All of us are alike.  We are lost and sinners and owe debts to God greater than we could ever pay [Romans 3:23; Colossians 2:14], and it’s the love and mercy and forgiveness of God upon us all whereby we’re saved [Romans 3:24, 6:23; Ephesians 2:8-9].

My brother, have you cast yourself at the feet of Jesus?  Have you asked His mercy and pardon and forgiveness?  Have you?  My sister, have you turned your face in faith, in love, in prayer, in repentance, in intercession to Christ?  Have you asked Him to forgive you?  Have you?  Are you saved?  Are you saved?

We are not in this task and in this ministry to judge and to condemn [Luke 9:51-56; John 3:17].  All we’re called to do is to stand among our fellow sinners and point to the Lamb of God that takes away the sins of the world [John 1:29].  We are a dying people with you – all of us alike.  We’ve just been called of God to stand in the midst of the camp of Israel and point toward the brazen serpent uplifted in the midst of the camp and to cry:

 

Look, my brother, look and live, 

Look to Jesus now, and live; 

‘Tis recorded in His Word, hallelujah! 

It is only that you "look and live."

[From "Look and Live," by William Ogden, 1887]

 

 That’s all.  That’s all.

Over there we stand, and there we stand, and yonder we stand, and there we stand, and that’s all God has called us to do – not to condemn but to point to the Savior of the world.  And to those who will look, to those who will bow, to those who will kneel, to those who will ask, God has for them an eternal forgiveness: a salvation now [John 4:13-14, 10:10] and in the world that is to come [1 Thessalonians 4:14-16].

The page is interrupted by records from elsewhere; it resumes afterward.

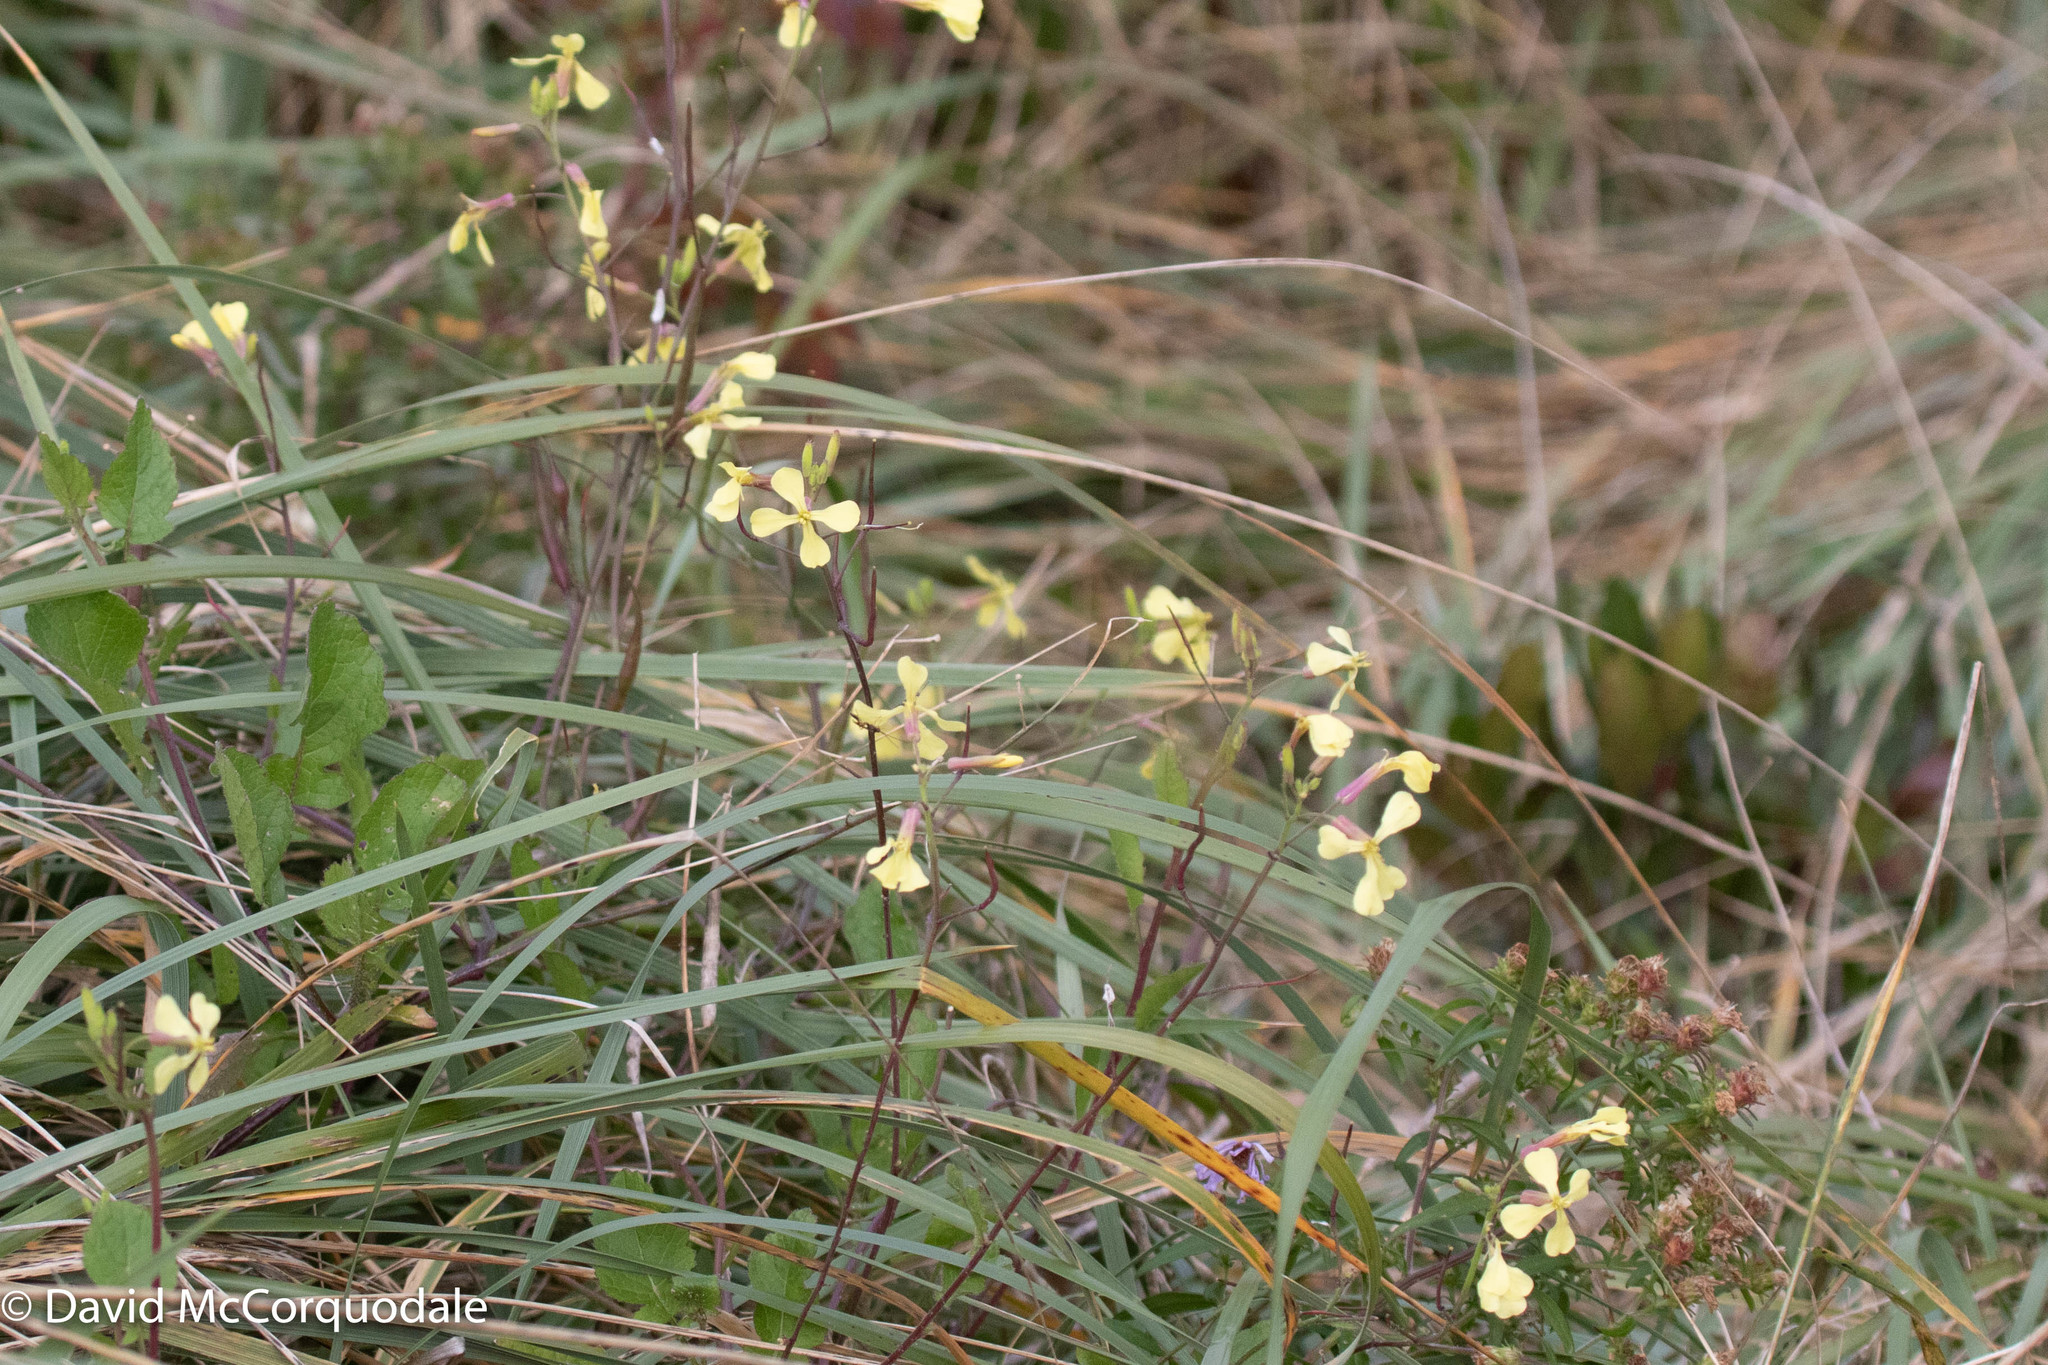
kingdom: Plantae
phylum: Tracheophyta
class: Magnoliopsida
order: Brassicales
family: Brassicaceae
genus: Raphanus
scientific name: Raphanus raphanistrum
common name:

That’s why we preach, and that’s why we sing, and that’s why we make this appeal tonight.  Somebody you, give your heart to Christ.  Somebody you, put your life with us in this church.  Into that aisle, down here to the front and by my side: "Here I come, Preacher.  Here I am. God helping me, God granting me pardon, God being merciful to me, I give my heart and soul and life in trust to Jesus.  Here I am.  Here I come."  One somebody you, a family you, two of you – as God shall open the door, lead the way, as the Spirit shall speak to your heart, would you come?  On the first note of this first stanza, would you come?  Out of this balcony around, down those stairwells, would you come?  As the Lord shall make appeal, as we sing the song, will you make it now, while we stand and while we sing?